"We'll have to get inside," he said under his breath to Dick. But the villager heard, and laughed.

"Easy enough, if you're friends of his," he said. "If not—look out, master! He's got signs up warning off trespassers, and traps and spring guns all over the place. Wants to be very private, and all that, he does."

"Thanks," said Harry. "Perhaps we'd better not pay him a visit, after all."

The village was a sleepy little place, one of the few spots Harry had seen to which the war fever had not penetrated. It was not on the line of the railway, and there was not even a telegraph station. By showing Colonel Throckmorton's letter, Harry and Dick could have obtained the right to search the property that they suspected. But that did not seem wise.
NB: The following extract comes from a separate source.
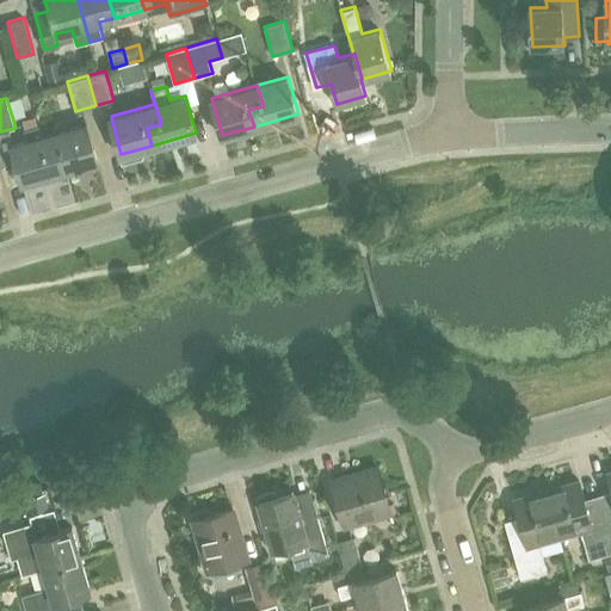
[(62,153),(67,170),(98,161),(87,123),(42,135),(48,156),(62,153)]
"I don't think the village constables here could help us much, Dick," said Harry. "They'd give everything away, and we probably wouldn't accomplish anything except to put them on their guard. I vote we wait until dark and try to find out what we can by ourselves. It's risky but even if they catch us, I don't think we need to be afraid of their doing anything."

"I'm with you," said Dick. "We'll do whatever you say."

They spent the rest of the afternoon scouting around the neighboring country on their motorcycles, studying the estate from the roads that surrounded it. Bray Park, it was called, and it had for centuries belonged to an old family, which, however, had been glad of the high rent it had been able to extract from the rich American who had taken the place.

What they saw was that the grounds seemed to be surrounded, near the wall, by heavy trees, which made it difficult to see much of what was within. But in one place there was a break, so that, looking across velvety green lawns, they could see a small part of an old and weatherbeaten grey house. It appeared to be on a rise, and to stand several stories above the ground, so that it might well be an ideal place for the establishment of a heliograph station. But Harry's suspicions were beginning to take a new turn.

"I believe this is the biggest find we've made yet, Dick," he said. "I think we'll find that if we discover what is really going on here, we'll be at the end of our task—or very near it. It's just the place for a headquarters."

"I believe it is, Harry. And if they've been so particular to keep everything about it secret, it certainly seems that there must be something important to hide," suggested Harry, thinking deeply.